Letters: Jazz Views
With regard to Declan O’Driscoll’s piece in the last JMI, it really is getting tiresome to read Declan’s little hobby horse being taken out for an airing yet again. Anyone with no knowledge of jazz or its traditions would think, on reading his article, that a) the narrow field of jazz in which Declan is interested in is the saviour of the music, and the vessel in which all creativity is contained, and b) that there is some sort of conspiracy against this tradition in Ireland. Both of these views are extremely inaccurate.
In his article Declan’s listing of recent recordings and projects by the musicians he admires most reveal him to have a very narrow focus as far as the totality of the music is concerned. Jazz today is a very broad church, containing many different styles and approaches. I certainly wouldn’t be an admirer of all of these approaches, nor can anyone. And Declan is quite entitled to like the music he likes, and admire its practitioners. But this championing of one tradition, to the exclusion of all others, is myopic and is something that has plagued jazz for years. In fact it reveals him to be possessed of the type of parochial attitude that he infers exists in Ireland to the detriment of the music.
The truth of the matter is that the tradition which Declan champions – one which comes through Ornette Coleman, John Coltrane, Cecil Taylor, and Albert Ayler – has, since the late 1960s, been a minority music within an already minority music. Its practitioners have traditionally become very organised and motivated by necessity. In order for them to have any hope of economic existence they have to be singular of purpose and very dedicated. And they’ve been successful in this, in that they’ve carved out a niche market for themselves, with dedicated fans, such as Declan, supporting them and buying their recordings. But this cannot hide the overall unpopularity of their music within the wider jazz audience. In Ireland, where the jazz audience is tiny anyway (though about the same size, per head of population, as the UK), the market for the music of William Parker, or Susie Ibarra is infinitesimally small.
And the reality is that, even in jazz, someone has got to promote concerts in the real world. So a jazz promoter will hesitate before promoting concerts by people whom they know won’t draw an audience. This is true anywhere – not just in Ireland.
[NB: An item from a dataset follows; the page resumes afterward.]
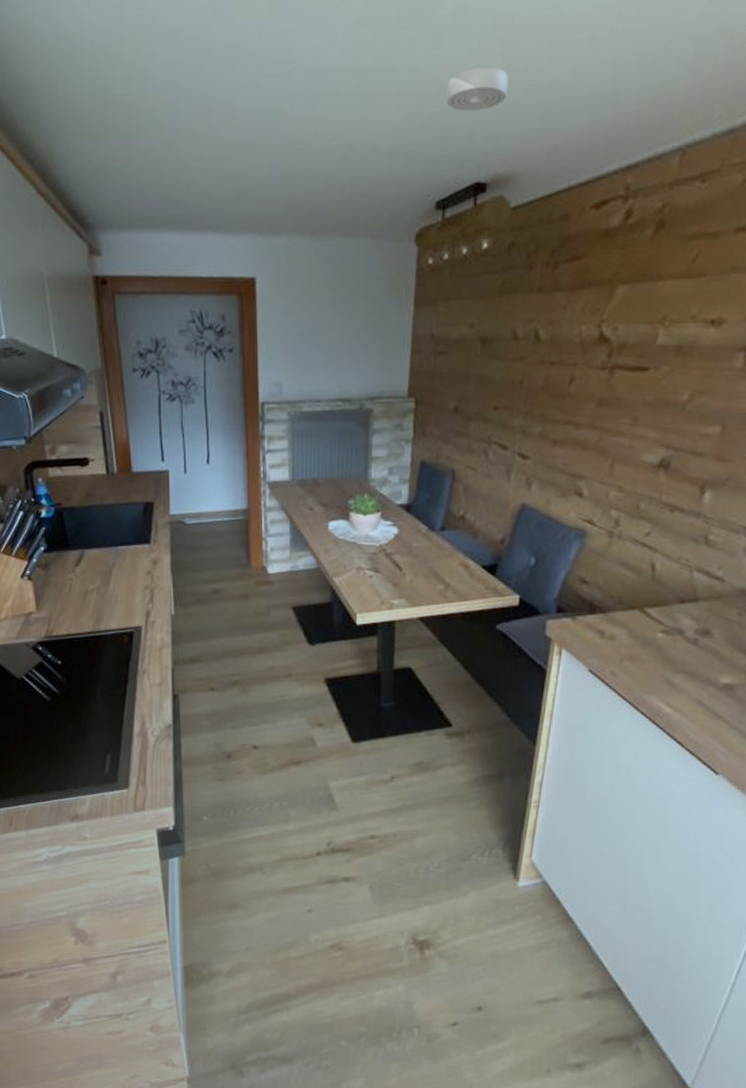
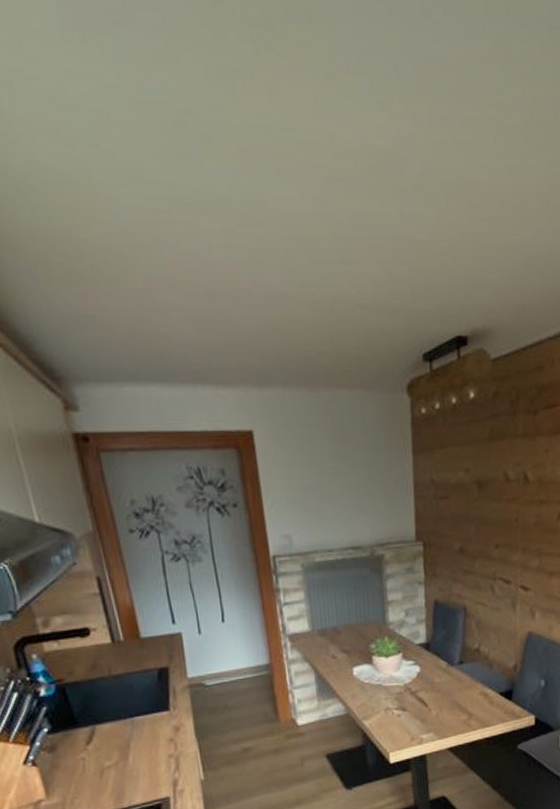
smoke detector: present [446,67,508,111] -> none [421,227,478,268]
Even in mainland Europe, where this tradition has a much stronger following, the practitioners tend to play festivals (such as Moers) that specialise in this music, and to which the aficionados travel long distances to hear their heroes. The really big jazz festivals, such as the North Sea, shy away from programming such artists. So the implication that Ireland is somehow especially averse to this music is simply untrue. The reality is that this music has a hard time getting a public forum everywhere.
Ireland, in recent years, has become vastly more accepting of challenging music, and the list of creative performers who have played here is now quite impressive – Dave Douglas, Tim Berne, The Bad Plus, Nguyen Le, Simon Nabatov, Jim Black. Even the Cork jazz festival has become much more adventurous, programming people such as David Murray in recent years. So where the basis of Declan’s dark insinuation of the ‘jazz police’ patrolling our borders is coming from, or who these police are supposed to be, is a bit mystifying.
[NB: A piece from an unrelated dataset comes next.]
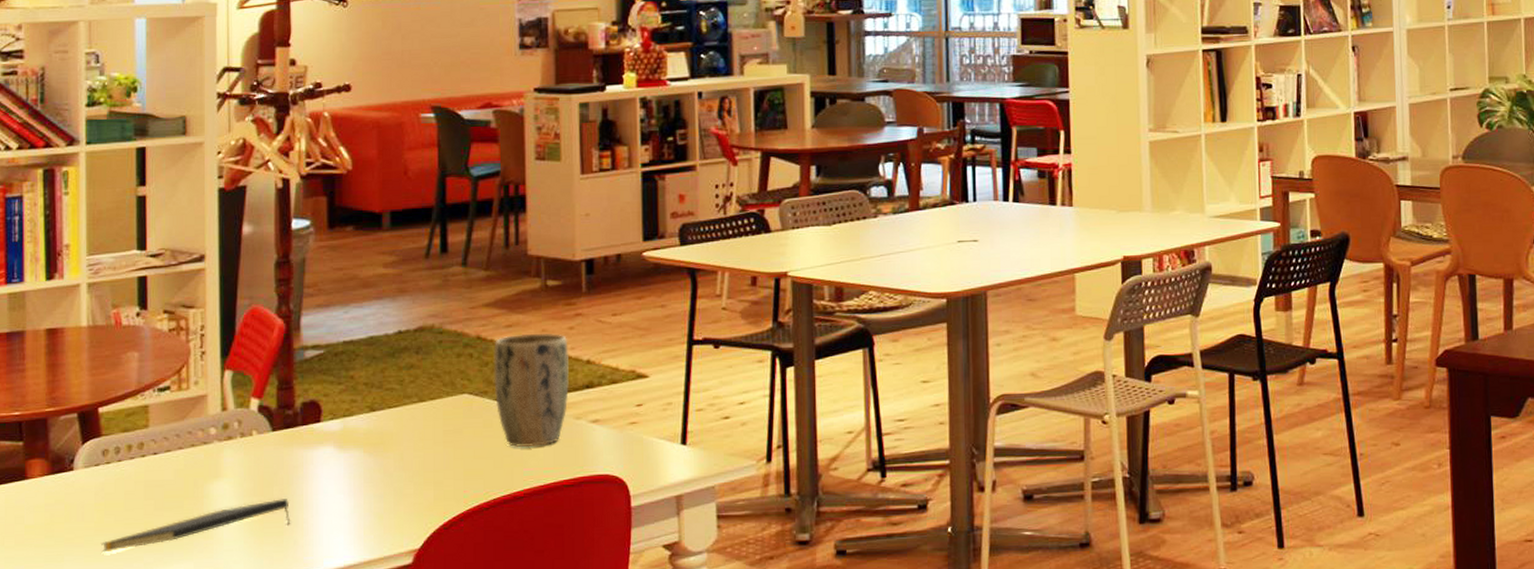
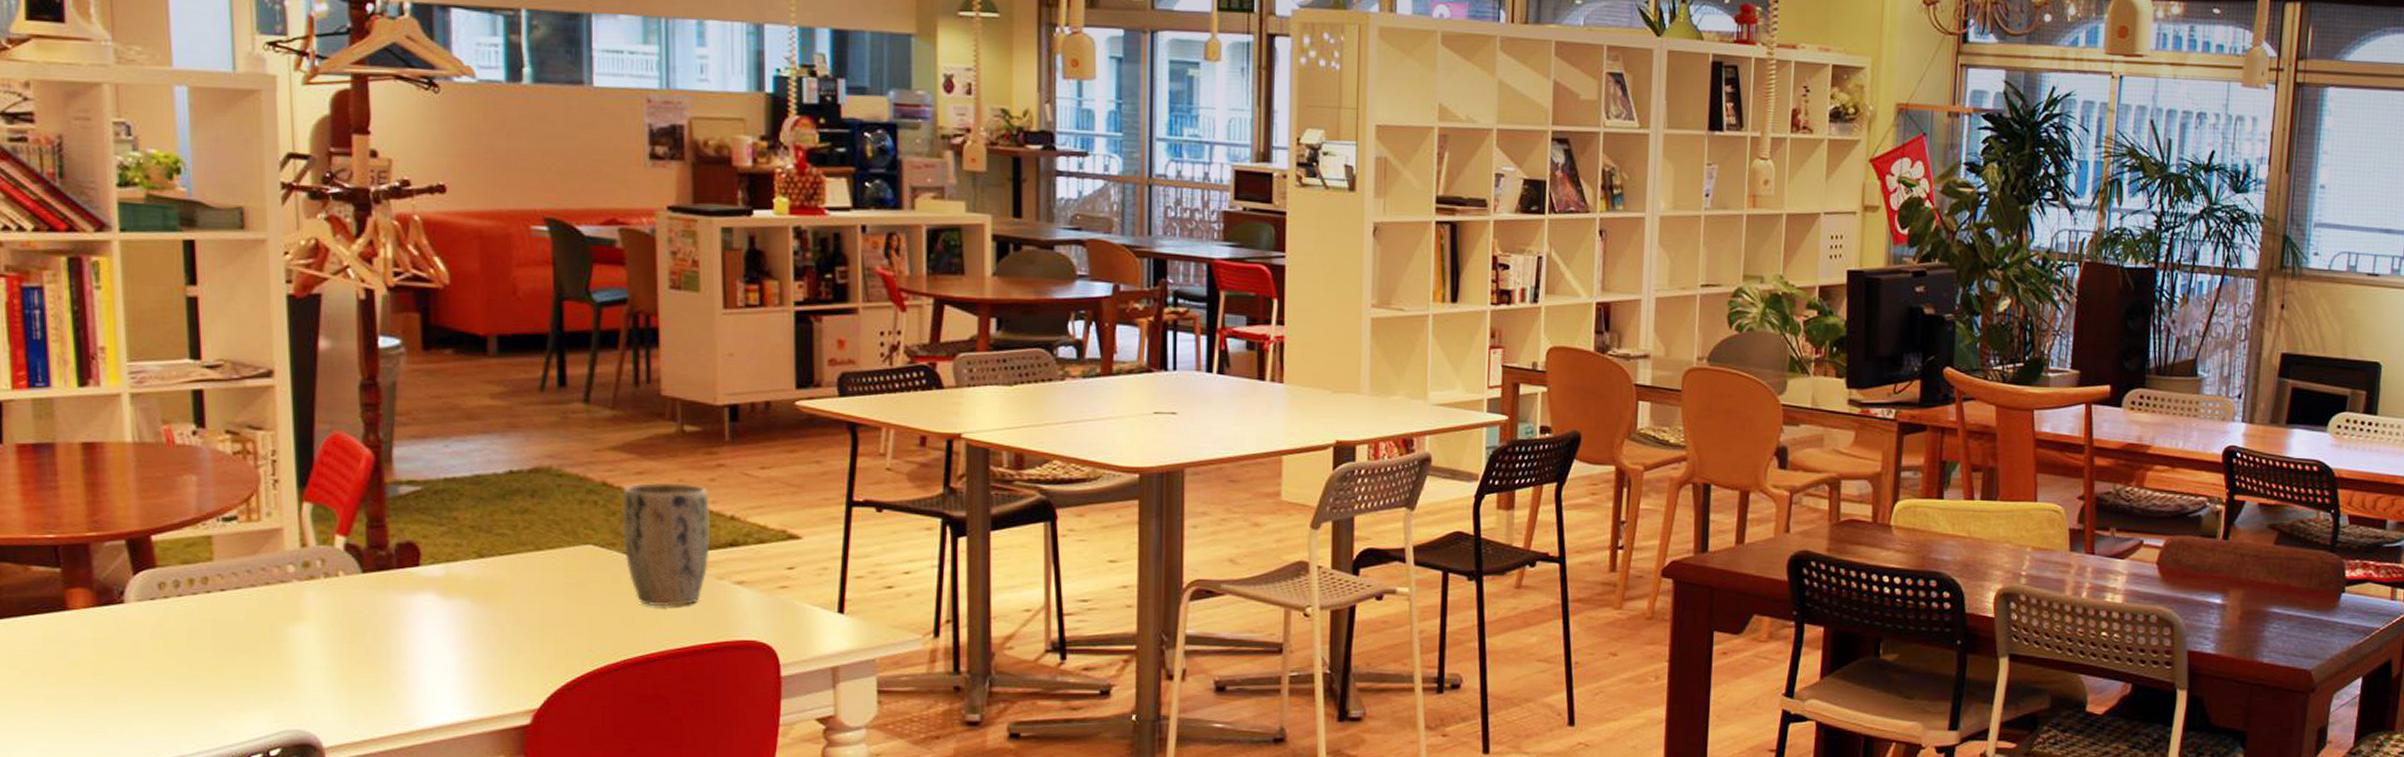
notepad: present [100,499,291,553] -> none [161,647,388,696]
And inaccurate. Like most people who have a particular hobby horse, Declan betrays an incomplete knowledge of what’s really going on. For example, he says that ‘none of the people mentioned in this article have played in Ireland’ yet both Archie Shepp and Chris Speed, to name but two, have played here – I was present at both concerts.
He also states, in a tribute to Daniel Carter’s doubling on alto and trumpet that, apart from Benny Carter and Ornette Coleman, nobody else that he can think of plays both these instruments – but Chas Meredith has been performing just such a double in Ireland for over thirty years! Declan not only needs to broaden his gaze in the wider world of jazz, he needs to get out more in his own country.
Published on 1 July 2003
Ronan Guilfoyle is a bass player, composer and Director of the Centre for Jazz Performance at DCU.